[[ Source data open ]]

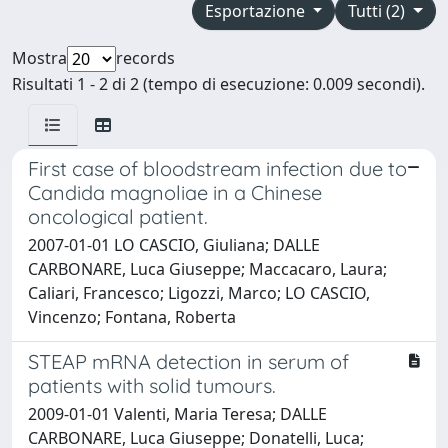
Esportazione
Tutti (2)
Mostra
records
Risultati 1 - 2 di 2 (tempo di esecuzione: 0.009 secondi).
First case of bloodstream infection due to
Candida magnoliae in a Chinese
oncological patient.
2007-01-01 LO CASCIO, Giuliana; DALLE
CARBONARE, Luca Giuseppe; Maccacaro, Laura;
Caliari, Francesco; Ligozzi, Marco; LO CASCIO,
Vincenzo; Fontana, Roberta
STEAP mRNA detection in serum of
patients with solid tumours.
2009-01-01 Valenti, Maria Teresa; DALLE
CARBONARE, Luca Giuseppe; Donatelli, Luca;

[[ Source data closed ]]

Work instructions:
Please print the records above once more, word for word, omitting all pictures.

Exercise solution:
Esportazione
Tutti (2)
Mostra
records
Risultati 1 - 2 di 2 (tempo di esecuzione: 0.009 secondi).
First case of bloodstream infection due to
Candida magnoliae in a Chinese
oncological patient.
2007-01-01 LO CASCIO, Giuliana; DALLE
CARBONARE, Luca Giuseppe; Maccacaro, Laura;
Caliari, Francesco; Ligozzi, Marco; LO CASCIO,
Vincenzo; Fontana, Roberta
STEAP mRNA detection in serum of
patients with solid tumours.
2009-01-01 Valenti, Maria Teresa; DALLE
CARBONARE, Luca Giuseppe; Donatelli, Luca;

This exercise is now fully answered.